The government and the Reserve Bank of India are nearing a consensus on boosting credit flow to micro, small and medium enterprises (MSMEs).

While a relaxation in PCA norms will help state-owned banks kick-start lending to MSMEs, specific relaxation in RBI regulations are also being reworked to provide some breathing space to smaller companies, sources familiar with the matter said.

It is learnt that the finance ministry has impressed upon the RBI to relax certain ‘risk-weight’ norms for lending to MSMEs and align the norms to globally accepted rules for smaller companies in a bid to enhance bank lending to MSMEs.

“Discussions on the rules governing lending to MSMEs are currently underway. There is no demand for any special package or disregarding any prudential regulation. The idea is to align our lending norms and risk weights to globally accepted benchmarks,” two sources confirmed. While the RBI rules require banks to maintain 150 per cent risks weight for both rated and unrated MSME loans, the government and the RBI are in discussions to align them to globally accepted benchmark of a maximum of 75 per cent risk weight for smaller companies.

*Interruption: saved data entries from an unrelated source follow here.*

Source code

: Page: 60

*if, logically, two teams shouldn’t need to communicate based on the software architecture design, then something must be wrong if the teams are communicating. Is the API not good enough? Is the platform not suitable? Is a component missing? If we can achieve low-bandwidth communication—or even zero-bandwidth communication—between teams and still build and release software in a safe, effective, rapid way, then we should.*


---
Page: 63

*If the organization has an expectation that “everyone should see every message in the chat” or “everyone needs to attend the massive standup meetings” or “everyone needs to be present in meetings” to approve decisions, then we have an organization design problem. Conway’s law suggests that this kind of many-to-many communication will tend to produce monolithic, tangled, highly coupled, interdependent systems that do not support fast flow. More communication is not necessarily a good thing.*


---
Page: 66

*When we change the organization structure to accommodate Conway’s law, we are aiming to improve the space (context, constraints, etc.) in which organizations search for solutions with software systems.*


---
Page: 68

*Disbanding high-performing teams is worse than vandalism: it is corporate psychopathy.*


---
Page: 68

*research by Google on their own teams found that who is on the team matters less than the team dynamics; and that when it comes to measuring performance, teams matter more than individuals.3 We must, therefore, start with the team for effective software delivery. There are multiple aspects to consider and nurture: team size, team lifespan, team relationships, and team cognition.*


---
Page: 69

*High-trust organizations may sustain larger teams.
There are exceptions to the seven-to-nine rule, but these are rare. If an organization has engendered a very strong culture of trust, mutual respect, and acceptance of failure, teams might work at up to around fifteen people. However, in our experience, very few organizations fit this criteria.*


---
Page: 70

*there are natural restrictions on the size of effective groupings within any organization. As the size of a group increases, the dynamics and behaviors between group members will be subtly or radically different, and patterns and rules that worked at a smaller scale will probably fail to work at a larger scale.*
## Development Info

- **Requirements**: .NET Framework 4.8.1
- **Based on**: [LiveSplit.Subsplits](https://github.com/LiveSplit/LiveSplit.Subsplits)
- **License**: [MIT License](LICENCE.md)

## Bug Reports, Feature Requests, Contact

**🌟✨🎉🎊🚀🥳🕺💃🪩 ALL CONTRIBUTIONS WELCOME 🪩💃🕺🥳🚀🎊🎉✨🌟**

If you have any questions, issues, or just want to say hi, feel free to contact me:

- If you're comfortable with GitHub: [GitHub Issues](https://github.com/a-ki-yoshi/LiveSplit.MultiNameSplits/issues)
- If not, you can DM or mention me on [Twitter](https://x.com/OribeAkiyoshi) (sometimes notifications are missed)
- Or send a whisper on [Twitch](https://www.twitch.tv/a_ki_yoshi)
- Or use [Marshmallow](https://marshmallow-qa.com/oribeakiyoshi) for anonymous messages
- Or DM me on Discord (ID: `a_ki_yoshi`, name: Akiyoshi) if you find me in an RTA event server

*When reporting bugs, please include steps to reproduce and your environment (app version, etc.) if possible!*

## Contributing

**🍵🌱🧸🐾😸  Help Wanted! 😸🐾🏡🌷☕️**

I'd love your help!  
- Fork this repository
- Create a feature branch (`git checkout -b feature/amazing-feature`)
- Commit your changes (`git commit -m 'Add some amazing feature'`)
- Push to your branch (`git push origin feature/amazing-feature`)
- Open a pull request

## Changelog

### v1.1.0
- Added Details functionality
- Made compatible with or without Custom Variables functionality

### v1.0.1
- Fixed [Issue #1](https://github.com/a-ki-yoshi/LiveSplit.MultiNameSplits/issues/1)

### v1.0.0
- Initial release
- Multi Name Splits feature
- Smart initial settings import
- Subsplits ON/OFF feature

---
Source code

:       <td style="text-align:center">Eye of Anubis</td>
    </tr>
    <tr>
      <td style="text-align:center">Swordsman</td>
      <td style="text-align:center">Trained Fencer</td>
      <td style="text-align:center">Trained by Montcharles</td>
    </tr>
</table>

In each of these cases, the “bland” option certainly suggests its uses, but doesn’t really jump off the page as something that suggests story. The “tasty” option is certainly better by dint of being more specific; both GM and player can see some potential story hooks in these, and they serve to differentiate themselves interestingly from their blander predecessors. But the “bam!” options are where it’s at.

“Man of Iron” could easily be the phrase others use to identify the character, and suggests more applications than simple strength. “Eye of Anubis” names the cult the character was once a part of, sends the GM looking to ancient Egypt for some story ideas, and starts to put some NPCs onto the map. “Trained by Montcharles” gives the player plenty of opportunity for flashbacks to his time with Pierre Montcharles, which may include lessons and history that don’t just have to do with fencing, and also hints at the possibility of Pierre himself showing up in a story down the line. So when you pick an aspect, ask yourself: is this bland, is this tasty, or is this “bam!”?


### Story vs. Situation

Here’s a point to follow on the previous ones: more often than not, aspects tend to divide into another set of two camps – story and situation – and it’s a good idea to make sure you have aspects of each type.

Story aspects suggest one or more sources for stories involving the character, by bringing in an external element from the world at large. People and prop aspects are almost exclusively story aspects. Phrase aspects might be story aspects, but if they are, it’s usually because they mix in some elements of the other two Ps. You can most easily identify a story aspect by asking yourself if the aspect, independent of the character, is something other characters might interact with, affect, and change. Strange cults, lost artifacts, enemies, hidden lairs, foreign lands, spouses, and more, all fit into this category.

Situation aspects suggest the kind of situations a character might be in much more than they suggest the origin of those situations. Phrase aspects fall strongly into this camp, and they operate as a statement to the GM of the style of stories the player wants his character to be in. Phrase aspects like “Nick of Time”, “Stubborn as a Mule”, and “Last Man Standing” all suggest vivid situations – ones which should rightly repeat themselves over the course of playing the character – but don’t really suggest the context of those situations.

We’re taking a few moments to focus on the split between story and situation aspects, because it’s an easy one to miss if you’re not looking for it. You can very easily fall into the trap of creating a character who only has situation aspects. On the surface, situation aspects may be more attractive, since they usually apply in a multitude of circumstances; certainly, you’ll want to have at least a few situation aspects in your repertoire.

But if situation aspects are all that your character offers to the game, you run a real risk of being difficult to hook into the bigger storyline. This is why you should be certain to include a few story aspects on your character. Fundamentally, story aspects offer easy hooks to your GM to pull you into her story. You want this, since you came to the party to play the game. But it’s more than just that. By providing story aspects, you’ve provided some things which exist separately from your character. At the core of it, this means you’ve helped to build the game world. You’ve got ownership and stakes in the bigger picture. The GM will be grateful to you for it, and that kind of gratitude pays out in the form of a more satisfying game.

A senior official with a rating agency, however, said that in case of individual bank exposure of up to Rs 5 crore to a MSME, banks are allowed to have a 75 per cent risk weight as they are classified as retail exposure. Risk weight is capital required to be set aside by banks or housing finance companies while giving loans. The norms stipulated by RBI for banks and by NHB for HFCs are based on risk assessment for each type of asset and so an asset that is considered to be more risky calls for a higher risk weight.

Sources said decisions on these issues may not be taken at the RBI central board meeting on November 19, but are expected to be announced separately. With 11 out of the total 21 public sector banks under the Prompt Corrective Action (PCA) framework of the RBI, MSMEs have been finding it difficult to raise credit in a smooth manner to conduct their business.

Another area where some consensus is likely to emerge is to extend the classification criteria for loans to MSMEs as a standard asset. The central bank had in June allowed banks and NBFCs to classify their dues from all MSMEs, which are pending for up to 180 days, as a ‘standard’ asset in their books, subject to certain conditions. This relaxation is expiring on January 1, 2019 and banks are to revert to 90-day norm, in a staggered manner, for classification of loans to MSMEs as standard assets.

“These changes are expected to throw in a lifeline to the MSMEs, especially at a times when they are facing funding squeeze from both Non Banking Financial Companies` (NBFCs) as well as the PSU banks,” the sources said. The MSMEs accounts for about 45 per cent of manufacturing output in the country and nearly 40 per cent of the total exports. The MSME sector, which had started showing signs of recovery over the past two years after adverse effects of demonetisation, are facing another hurdle as the liquidity squeeze faced by NBFCs chokes a key source of funding to units in the sector.

The Reserve Bank of India data on deployment of gross bank credit till August-end this year shows that credit to industry has grown by just 1.9 per cent year-on-year, and, within this broad category, credit to micro and small enterprises has increased 2.6 per cent, and to medium enterprises by 6.5 per cent. In contrast, credit to the services sector has posted a phenomenal 26.7 per cent growth, while overall non-food credit has grown at 12.4 per cent. The MSME segment accounts for just about 6 per cent of the gross bank credit.